The gun owner, Brent Linegar, owns a plumbing and heating business and had his pickup truck parked near the building that houses the Alaska Human Rights Commission because he was working on the building. That’s when the commission’s executive director, Marti Buscaglia, saw the sticker.
When Linegar got back to his truck, he found a handwritten note telling him “Please do not park this truck with that offensive sticker in this parking lot” and two business cards, one from a probation officer named Kendall Rhyne and one from Buscaglia, according to the Anchorage Daily News.
But Buscaglia didn’t stop there. She also posted a photo of the pickup truck and sticker on the state agency’s Facebook page along with a comment “In what world is this O.K.?”
The owner of the building also got an email message asking him to fire Linegar, according to KTUU-TV Channel 2 in Anchorage.
After she got a strong negative reaction, Buscaglia later explained that she saw the sticker as taking a shot at Black Lives Matter in racist terms and not as merely expressing support for the Second Amendment right to keep and bear arms.
But Alaska Governor Mike Dunleavy, a Republican, called for the state’s Department of Law to investigate the incident, which took place Thursday, March 14.
Linegar told KTUU his sticker has no racial connotations, and is only meant to defend the right to gun rights. He said he got the sticker at an event supporting veterans in which his company, SAGE Mechanical, participated.

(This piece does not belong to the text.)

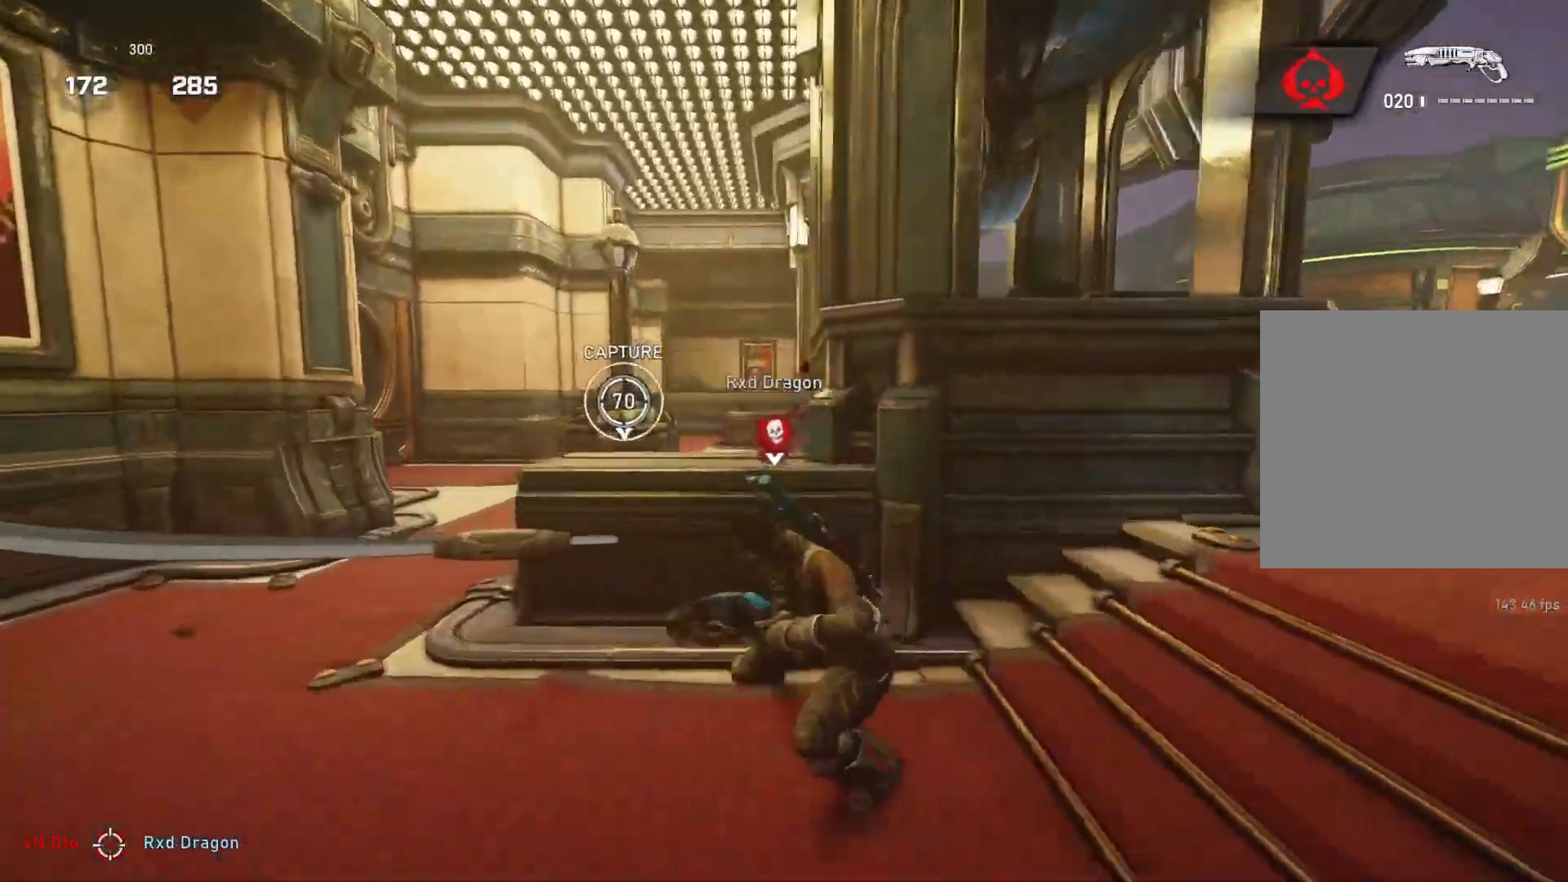
{"buttons": ["L1"], "left_stick": "up", "right_stick": "right", "events": [[83, "left_stick", "left"], [217, "right_stick", "center"], [267, "right_stick", "down-right"], [383, "L1", "down"], [417, "left_stick", "up"], [417, "right_stick", "right"]]}
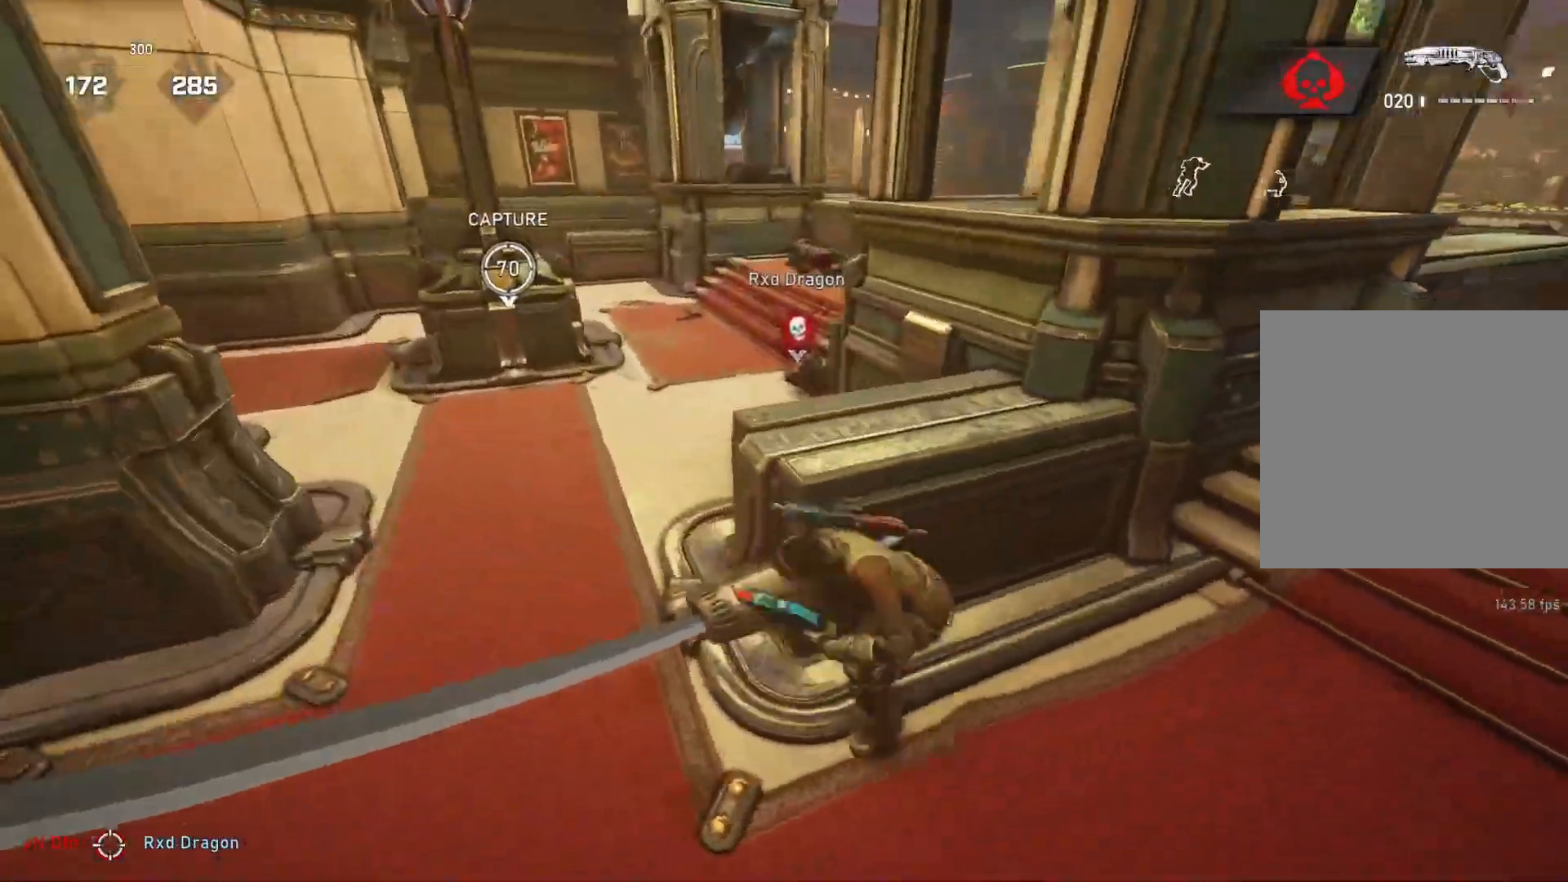
{"buttons": ["L1"], "left_stick": "up-right", "right_stick": "center", "events": [[67, "right_stick", "center"], [167, "right_stick", "up"], [267, "right_stick", "center"], [417, "left_stick", "up-right"]]}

Linegar also told KTUU that if someone had simply written him a nasty note and left it on his pickup truck he would have chalked it up to personal expression, but that posting the note and a photo of his truck on a state agency’s Facebook page was uncalled for.
Linegar said on his Facebook page that the public attack took him aback.
“This anger and angst that has been on display is not the Alaska or Anchorage I grew up in. When someone was broken down on the road, you pulled over to help them and it didn’t matter who they were or their ideology displayed on their car,” Linegar wrote. “Tragedy happens here and the community checks on their neighbors and helps them out no matter who they are. To Marti Buscaglia and Kendall Rhyne, if you were in need, I would be there, and if it was too much for myself alone to handle alone, I’d call my friends and they’d be there no questions asked. This is Alaska and we are Americans.”
On Friday, April 5, members of the commission voted 5-2 to suspend Buscaglia from her job as executive director for 15 working days.
On Monday, April 8, 25 days after the incident, she announced her resignation, effective Friday, April 26, according to Must Read Alaska, which posted an image of the letter.
“I have been contemplating retirement for a while now and I believe the time has come. I truly believe it will be in the best interest of the Commission for me to leave now so that the Black Rifles Matter controversy can be put behind us and the Commission can continue to do their excellent work,” Buscaglia wrote in a resignation letter to the seven commission members.